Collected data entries
=== Begin Enclosure ===

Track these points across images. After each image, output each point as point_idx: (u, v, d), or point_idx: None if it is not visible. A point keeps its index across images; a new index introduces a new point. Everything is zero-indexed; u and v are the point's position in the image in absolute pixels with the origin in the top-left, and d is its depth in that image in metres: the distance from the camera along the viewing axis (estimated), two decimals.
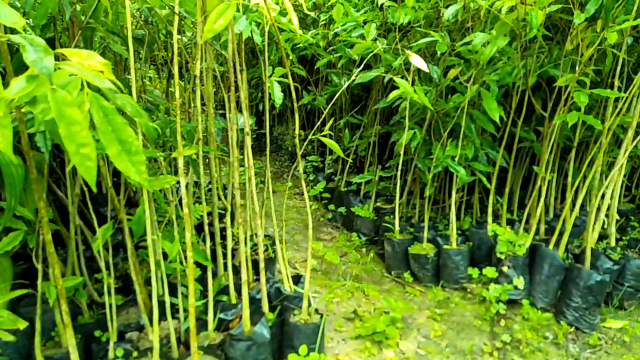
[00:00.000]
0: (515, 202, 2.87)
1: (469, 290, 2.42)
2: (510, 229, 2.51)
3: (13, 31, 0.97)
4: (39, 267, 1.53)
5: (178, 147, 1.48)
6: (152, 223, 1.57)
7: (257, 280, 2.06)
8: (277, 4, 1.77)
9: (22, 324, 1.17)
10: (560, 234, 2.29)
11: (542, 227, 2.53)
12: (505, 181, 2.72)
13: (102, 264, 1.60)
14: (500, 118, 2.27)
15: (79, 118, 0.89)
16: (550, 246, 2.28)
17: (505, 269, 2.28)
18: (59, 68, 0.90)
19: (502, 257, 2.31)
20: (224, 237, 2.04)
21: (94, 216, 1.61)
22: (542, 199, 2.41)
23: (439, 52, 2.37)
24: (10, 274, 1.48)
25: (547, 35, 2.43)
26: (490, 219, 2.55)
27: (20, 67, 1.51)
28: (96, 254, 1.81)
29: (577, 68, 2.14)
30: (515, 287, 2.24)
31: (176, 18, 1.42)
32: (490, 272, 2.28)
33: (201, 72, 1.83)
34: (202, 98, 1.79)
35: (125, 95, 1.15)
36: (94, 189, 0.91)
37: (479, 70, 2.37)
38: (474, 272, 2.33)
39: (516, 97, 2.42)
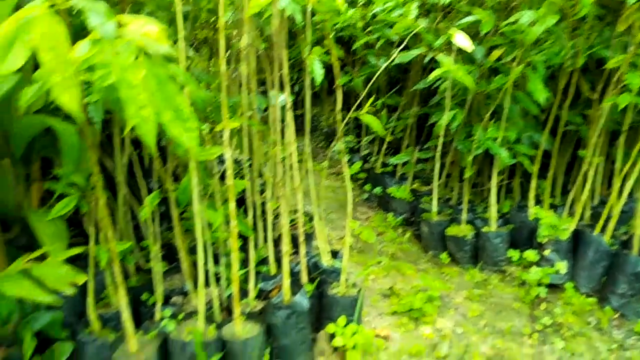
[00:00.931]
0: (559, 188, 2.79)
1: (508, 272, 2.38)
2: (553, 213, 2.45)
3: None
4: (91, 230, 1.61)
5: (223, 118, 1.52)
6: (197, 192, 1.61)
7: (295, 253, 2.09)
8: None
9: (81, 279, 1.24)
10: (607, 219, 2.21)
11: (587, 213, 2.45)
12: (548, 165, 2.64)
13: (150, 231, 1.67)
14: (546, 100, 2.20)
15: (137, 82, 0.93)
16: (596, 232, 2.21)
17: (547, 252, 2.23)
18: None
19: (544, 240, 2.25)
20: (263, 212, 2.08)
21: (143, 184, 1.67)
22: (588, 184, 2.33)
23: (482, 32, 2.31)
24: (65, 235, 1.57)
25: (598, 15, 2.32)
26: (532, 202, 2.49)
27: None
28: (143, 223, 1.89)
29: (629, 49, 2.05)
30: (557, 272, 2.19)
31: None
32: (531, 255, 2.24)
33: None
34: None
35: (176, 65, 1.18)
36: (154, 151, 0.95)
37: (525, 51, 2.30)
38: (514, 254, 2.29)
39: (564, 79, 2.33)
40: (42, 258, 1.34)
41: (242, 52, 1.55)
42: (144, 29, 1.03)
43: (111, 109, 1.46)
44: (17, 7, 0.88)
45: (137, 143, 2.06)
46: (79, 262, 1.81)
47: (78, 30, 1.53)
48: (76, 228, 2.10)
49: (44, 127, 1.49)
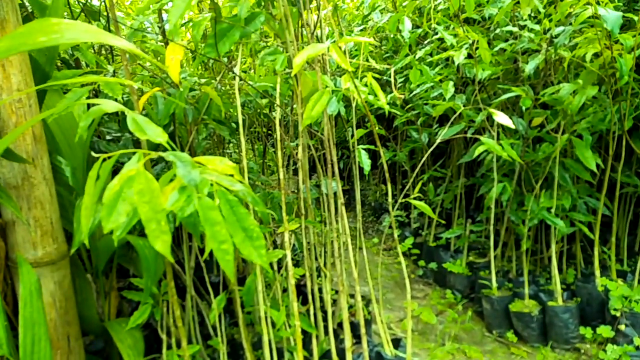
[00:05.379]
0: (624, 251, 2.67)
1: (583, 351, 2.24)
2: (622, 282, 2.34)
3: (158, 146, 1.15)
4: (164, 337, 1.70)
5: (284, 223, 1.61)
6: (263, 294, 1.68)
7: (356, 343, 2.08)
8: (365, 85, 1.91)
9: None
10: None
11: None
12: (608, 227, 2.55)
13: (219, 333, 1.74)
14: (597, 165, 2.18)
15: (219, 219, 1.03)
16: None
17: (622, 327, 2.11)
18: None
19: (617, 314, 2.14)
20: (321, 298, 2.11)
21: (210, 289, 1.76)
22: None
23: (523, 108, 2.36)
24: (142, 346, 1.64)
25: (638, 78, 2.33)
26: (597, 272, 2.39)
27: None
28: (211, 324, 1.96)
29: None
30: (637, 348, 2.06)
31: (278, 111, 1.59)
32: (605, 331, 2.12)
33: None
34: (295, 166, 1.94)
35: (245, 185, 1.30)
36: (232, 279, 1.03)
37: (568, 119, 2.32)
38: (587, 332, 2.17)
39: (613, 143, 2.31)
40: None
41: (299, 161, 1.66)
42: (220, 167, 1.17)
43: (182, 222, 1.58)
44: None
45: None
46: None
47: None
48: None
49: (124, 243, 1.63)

=== End Enclosure ===
=== Begin Enclosure ===

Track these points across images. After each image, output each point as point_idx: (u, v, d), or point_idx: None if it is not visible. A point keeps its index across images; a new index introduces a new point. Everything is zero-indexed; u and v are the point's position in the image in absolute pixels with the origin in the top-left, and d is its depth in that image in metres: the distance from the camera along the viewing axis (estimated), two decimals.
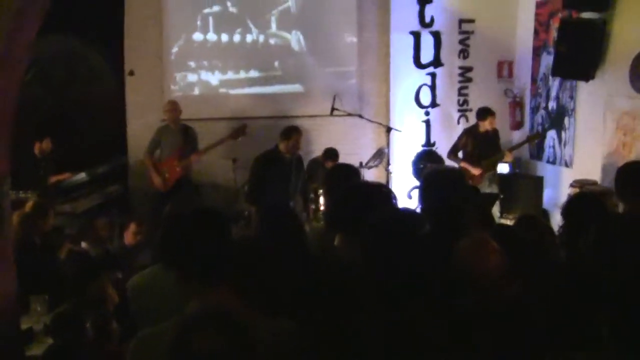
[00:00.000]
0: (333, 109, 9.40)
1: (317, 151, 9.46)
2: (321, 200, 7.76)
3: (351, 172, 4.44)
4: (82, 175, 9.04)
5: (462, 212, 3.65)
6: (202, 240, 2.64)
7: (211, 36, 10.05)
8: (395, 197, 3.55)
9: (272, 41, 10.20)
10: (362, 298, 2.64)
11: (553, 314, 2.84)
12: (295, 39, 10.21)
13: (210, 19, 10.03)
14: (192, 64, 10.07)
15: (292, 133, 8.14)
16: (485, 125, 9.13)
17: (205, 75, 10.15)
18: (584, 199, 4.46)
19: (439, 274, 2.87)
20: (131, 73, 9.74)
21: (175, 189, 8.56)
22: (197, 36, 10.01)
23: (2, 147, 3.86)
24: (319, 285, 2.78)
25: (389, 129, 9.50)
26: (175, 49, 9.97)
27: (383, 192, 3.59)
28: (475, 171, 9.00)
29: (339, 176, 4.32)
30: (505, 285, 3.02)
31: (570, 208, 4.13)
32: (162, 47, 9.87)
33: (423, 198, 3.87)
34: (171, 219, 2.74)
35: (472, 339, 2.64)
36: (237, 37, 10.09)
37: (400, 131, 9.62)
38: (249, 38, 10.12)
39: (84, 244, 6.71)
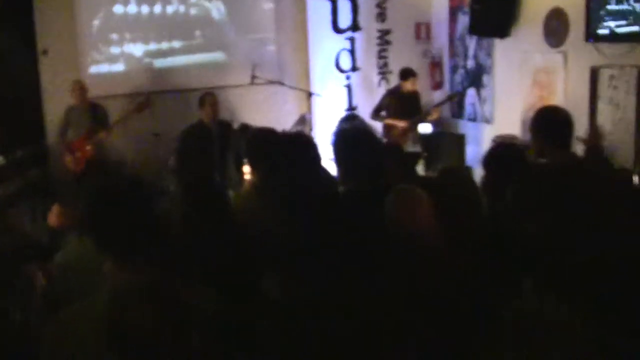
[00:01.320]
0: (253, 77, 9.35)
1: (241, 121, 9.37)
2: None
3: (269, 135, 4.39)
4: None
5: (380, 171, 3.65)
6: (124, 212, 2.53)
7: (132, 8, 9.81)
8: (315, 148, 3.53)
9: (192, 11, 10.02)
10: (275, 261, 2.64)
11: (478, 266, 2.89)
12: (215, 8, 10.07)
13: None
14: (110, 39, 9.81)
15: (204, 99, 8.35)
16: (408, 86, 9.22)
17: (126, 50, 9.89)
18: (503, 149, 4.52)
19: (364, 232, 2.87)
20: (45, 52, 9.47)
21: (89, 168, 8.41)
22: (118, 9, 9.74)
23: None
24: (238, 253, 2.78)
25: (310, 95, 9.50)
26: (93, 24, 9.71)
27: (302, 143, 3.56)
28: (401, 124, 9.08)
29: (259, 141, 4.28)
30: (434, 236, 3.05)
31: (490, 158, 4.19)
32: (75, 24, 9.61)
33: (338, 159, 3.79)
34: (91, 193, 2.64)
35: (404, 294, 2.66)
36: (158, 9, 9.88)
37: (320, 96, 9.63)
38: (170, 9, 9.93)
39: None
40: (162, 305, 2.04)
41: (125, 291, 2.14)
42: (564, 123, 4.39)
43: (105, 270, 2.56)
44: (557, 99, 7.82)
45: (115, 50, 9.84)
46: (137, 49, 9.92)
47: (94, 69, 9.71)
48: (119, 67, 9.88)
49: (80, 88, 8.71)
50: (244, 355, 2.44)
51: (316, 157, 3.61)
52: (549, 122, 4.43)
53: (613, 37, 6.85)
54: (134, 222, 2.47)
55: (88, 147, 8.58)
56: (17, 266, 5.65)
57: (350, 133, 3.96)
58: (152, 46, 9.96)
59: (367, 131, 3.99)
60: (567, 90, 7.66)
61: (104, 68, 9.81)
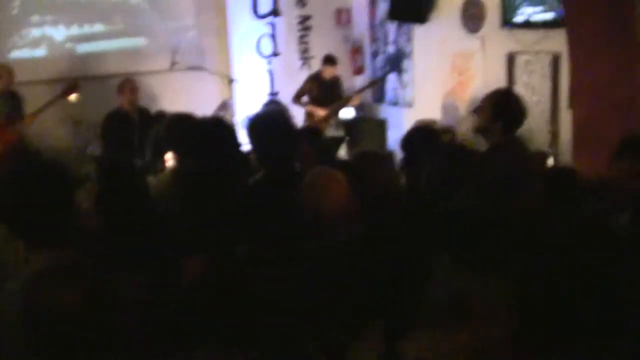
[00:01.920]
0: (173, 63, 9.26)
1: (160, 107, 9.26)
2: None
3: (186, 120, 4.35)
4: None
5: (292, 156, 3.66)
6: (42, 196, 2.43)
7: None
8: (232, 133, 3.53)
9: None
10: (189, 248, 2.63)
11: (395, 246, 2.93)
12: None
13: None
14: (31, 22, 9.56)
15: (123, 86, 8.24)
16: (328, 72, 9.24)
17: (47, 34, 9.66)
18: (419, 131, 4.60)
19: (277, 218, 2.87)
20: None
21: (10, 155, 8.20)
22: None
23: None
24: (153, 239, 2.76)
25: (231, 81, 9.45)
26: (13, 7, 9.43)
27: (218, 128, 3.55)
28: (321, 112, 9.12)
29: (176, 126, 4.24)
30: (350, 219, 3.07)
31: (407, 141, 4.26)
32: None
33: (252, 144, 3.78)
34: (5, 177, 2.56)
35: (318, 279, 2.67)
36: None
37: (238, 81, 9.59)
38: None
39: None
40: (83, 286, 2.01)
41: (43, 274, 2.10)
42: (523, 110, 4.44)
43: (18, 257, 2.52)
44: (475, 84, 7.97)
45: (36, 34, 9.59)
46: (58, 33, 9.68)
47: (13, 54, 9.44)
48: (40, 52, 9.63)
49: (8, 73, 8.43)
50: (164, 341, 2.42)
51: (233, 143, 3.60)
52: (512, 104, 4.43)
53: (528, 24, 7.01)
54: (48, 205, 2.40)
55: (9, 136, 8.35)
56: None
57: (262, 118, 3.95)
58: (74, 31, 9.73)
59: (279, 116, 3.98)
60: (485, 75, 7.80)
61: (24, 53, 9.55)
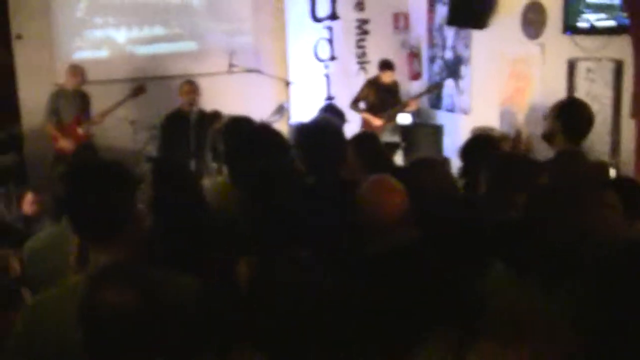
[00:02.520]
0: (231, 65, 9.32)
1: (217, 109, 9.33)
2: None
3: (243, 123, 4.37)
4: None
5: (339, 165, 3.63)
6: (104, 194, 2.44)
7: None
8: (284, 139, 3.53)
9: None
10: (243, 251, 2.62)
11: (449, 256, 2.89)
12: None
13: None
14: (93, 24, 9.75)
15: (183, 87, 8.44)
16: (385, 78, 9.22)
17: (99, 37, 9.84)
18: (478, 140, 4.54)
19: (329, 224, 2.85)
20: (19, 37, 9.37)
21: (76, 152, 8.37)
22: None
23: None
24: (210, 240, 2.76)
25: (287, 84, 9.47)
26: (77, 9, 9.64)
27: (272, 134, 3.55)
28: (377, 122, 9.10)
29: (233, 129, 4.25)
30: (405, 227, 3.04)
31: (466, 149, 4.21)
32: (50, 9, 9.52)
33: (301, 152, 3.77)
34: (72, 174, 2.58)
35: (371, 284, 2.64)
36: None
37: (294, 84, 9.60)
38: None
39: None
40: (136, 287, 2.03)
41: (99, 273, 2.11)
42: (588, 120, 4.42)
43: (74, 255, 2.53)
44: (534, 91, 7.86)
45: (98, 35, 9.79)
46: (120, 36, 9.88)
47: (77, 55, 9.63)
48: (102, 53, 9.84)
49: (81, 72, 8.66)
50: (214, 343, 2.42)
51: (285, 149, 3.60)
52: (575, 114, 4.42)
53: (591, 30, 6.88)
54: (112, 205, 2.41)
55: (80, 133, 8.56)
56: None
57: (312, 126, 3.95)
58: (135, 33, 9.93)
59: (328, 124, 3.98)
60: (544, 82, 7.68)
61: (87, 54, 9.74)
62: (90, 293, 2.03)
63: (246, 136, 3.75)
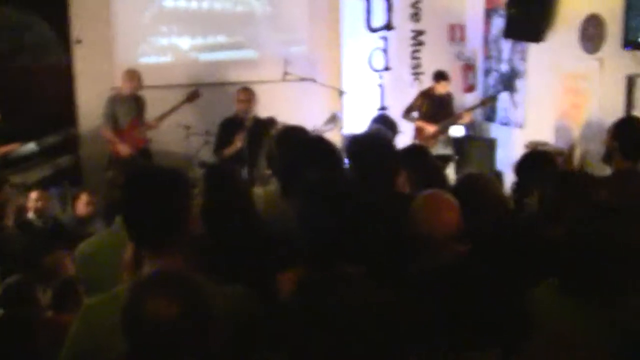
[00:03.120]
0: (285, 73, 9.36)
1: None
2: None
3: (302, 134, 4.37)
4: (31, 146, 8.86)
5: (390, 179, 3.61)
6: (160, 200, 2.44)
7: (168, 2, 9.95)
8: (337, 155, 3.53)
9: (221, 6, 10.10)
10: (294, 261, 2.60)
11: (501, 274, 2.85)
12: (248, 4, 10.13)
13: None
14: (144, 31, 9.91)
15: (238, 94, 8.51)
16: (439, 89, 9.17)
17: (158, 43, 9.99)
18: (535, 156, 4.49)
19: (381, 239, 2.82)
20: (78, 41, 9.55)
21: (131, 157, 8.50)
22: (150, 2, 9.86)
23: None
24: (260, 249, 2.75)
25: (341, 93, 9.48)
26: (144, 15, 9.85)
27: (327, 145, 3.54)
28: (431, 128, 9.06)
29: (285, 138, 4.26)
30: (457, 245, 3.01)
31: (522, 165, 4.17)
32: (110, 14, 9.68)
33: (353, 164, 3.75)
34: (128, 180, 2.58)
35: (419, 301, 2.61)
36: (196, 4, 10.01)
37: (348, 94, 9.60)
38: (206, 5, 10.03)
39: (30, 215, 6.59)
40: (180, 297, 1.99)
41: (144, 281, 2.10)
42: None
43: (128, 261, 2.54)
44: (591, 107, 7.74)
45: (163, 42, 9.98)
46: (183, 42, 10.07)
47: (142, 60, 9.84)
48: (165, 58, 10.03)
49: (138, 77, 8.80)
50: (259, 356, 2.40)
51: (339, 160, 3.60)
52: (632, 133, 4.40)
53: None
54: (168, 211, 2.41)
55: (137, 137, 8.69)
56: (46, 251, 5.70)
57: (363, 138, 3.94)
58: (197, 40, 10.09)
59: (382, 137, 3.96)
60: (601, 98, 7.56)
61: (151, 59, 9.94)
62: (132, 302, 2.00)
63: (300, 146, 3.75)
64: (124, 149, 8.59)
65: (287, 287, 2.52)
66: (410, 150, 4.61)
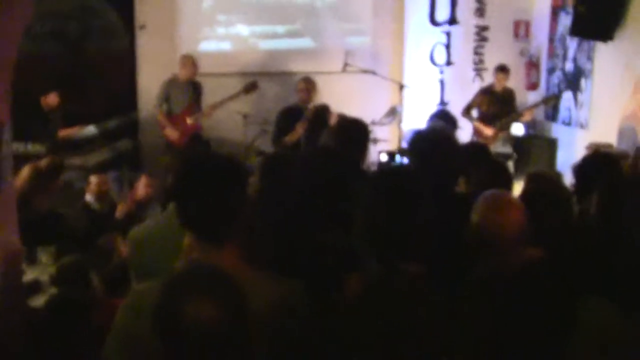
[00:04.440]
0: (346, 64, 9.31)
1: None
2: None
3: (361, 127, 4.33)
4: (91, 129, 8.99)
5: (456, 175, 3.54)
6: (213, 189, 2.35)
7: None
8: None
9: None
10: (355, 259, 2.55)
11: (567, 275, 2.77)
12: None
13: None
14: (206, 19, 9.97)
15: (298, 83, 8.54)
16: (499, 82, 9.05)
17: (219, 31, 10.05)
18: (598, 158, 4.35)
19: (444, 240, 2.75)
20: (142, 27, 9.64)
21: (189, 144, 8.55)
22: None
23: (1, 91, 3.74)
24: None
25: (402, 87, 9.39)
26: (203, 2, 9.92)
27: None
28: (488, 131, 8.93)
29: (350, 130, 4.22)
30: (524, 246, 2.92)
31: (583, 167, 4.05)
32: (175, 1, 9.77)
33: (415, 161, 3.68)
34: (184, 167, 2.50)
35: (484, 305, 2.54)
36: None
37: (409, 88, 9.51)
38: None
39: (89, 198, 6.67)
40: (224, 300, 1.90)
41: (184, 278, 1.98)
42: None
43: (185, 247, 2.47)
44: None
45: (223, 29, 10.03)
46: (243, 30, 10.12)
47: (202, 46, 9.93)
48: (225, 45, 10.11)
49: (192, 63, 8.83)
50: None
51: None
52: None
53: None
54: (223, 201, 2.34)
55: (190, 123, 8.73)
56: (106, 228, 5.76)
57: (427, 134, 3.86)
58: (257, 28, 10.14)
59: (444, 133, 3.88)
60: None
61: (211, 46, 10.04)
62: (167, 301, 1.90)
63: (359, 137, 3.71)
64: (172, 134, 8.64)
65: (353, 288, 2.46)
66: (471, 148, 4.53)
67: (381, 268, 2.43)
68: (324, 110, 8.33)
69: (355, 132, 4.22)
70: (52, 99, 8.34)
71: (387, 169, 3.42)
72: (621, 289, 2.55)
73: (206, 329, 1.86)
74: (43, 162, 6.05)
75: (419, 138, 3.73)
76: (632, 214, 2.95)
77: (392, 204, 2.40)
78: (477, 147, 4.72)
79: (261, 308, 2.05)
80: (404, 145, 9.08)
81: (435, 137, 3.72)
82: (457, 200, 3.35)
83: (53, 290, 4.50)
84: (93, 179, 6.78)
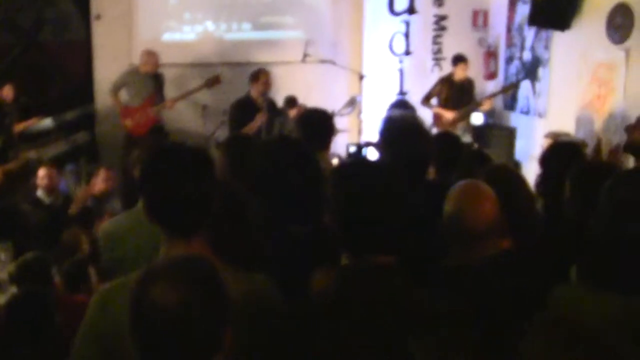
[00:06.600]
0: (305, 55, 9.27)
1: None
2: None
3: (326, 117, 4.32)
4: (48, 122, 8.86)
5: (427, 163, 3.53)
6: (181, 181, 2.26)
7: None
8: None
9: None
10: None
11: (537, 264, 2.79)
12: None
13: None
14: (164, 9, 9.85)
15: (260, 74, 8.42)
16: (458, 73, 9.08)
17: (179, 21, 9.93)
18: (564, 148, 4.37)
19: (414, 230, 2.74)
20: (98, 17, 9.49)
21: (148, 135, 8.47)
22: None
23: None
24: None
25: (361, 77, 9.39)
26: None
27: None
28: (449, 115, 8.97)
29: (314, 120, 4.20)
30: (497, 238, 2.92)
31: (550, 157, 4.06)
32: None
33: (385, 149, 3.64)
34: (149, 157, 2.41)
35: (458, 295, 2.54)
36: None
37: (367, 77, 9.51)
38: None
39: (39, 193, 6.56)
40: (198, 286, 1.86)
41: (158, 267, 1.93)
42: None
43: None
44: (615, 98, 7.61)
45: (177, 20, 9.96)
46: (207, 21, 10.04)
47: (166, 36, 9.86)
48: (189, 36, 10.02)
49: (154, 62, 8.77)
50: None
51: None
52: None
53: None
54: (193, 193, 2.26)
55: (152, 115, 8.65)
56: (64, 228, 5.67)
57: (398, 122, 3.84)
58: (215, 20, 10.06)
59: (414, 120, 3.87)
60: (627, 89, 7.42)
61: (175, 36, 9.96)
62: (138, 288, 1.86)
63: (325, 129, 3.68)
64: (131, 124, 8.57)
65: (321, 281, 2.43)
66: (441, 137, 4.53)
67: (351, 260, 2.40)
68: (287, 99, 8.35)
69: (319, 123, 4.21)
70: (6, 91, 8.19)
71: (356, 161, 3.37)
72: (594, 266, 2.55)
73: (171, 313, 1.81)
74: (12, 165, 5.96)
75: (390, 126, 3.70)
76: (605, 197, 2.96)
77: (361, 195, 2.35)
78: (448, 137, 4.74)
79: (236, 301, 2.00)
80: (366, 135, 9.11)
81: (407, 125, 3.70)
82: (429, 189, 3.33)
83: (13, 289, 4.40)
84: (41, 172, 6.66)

=== End Enclosure ===

- **TASK REQUIREMENTS**
What to print is the stretch of entries from the line with "3: (351, 172, 4.44)" up to and including the line with "59: (367, 131, 3.99)". Please print it exactly and leave out the pictures.

- **ANSWER SPACE**
3: (351, 172, 4.44)
4: (82, 175, 9.04)
5: (462, 212, 3.65)
6: (202, 240, 2.64)
7: (211, 36, 10.05)
8: (395, 197, 3.55)
9: (272, 41, 10.20)
10: (362, 298, 2.64)
11: (553, 314, 2.84)
12: (295, 39, 10.21)
13: (210, 19, 10.03)
14: (192, 64, 10.07)
15: (292, 133, 8.14)
16: (485, 125, 9.13)
17: (205, 75, 10.15)
18: (584, 199, 4.46)
19: (439, 274, 2.87)
20: (131, 73, 9.74)
21: (175, 189, 8.56)
22: (197, 36, 10.01)
23: (2, 147, 3.86)
24: (319, 285, 2.78)
25: (389, 129, 9.50)
26: (175, 49, 9.97)
27: (383, 192, 3.59)
28: (475, 171, 9.00)
29: (339, 176, 4.32)
30: (505, 285, 3.02)
31: (570, 208, 4.13)
32: (162, 47, 9.87)
33: (423, 198, 3.87)
34: (171, 219, 2.74)
35: (472, 339, 2.64)
36: (237, 37, 10.09)
37: (400, 131, 9.62)
38: (249, 38, 10.12)
39: (84, 244, 6.71)
[00:01.320]
0: (253, 77, 9.35)
1: (241, 121, 9.37)
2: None
3: (269, 135, 4.39)
4: None
5: (380, 171, 3.65)
6: (124, 212, 2.53)
7: (132, 8, 9.81)
8: (315, 148, 3.53)
9: (192, 11, 10.02)
10: (275, 261, 2.64)
11: (478, 266, 2.89)
12: (215, 8, 10.07)
13: None
14: (110, 39, 9.81)
15: (204, 99, 8.35)
16: (408, 86, 9.22)
17: (126, 50, 9.89)
18: (503, 149, 4.52)
19: (364, 232, 2.87)
20: (45, 52, 9.47)
21: (89, 168, 8.41)
22: (118, 9, 9.74)
23: None
24: (238, 253, 2.78)
25: (310, 95, 9.50)
26: (93, 24, 9.71)
27: (302, 143, 3.56)
28: (401, 124, 9.08)
29: (259, 141, 4.28)
30: (434, 236, 3.05)
31: (490, 158, 4.19)
32: (75, 24, 9.61)
33: (338, 159, 3.79)
34: (91, 193, 2.64)
35: (404, 294, 2.66)
36: (158, 9, 9.88)
37: (320, 96, 9.63)
38: (170, 9, 9.93)
39: None
40: (162, 305, 2.04)
41: (125, 291, 2.14)
42: (564, 123, 4.39)
43: (105, 270, 2.56)
44: (557, 99, 7.82)
45: (115, 50, 9.84)
46: (137, 49, 9.92)
47: (94, 69, 9.71)
48: (119, 67, 9.88)
49: (80, 88, 8.71)
50: (244, 355, 2.44)
51: (316, 157, 3.61)
52: (549, 122, 4.43)
53: (613, 37, 6.85)
54: (134, 222, 2.47)
55: (88, 147, 8.58)
56: (17, 266, 5.65)
57: (350, 133, 3.96)
58: (152, 46, 9.96)
59: (367, 131, 3.99)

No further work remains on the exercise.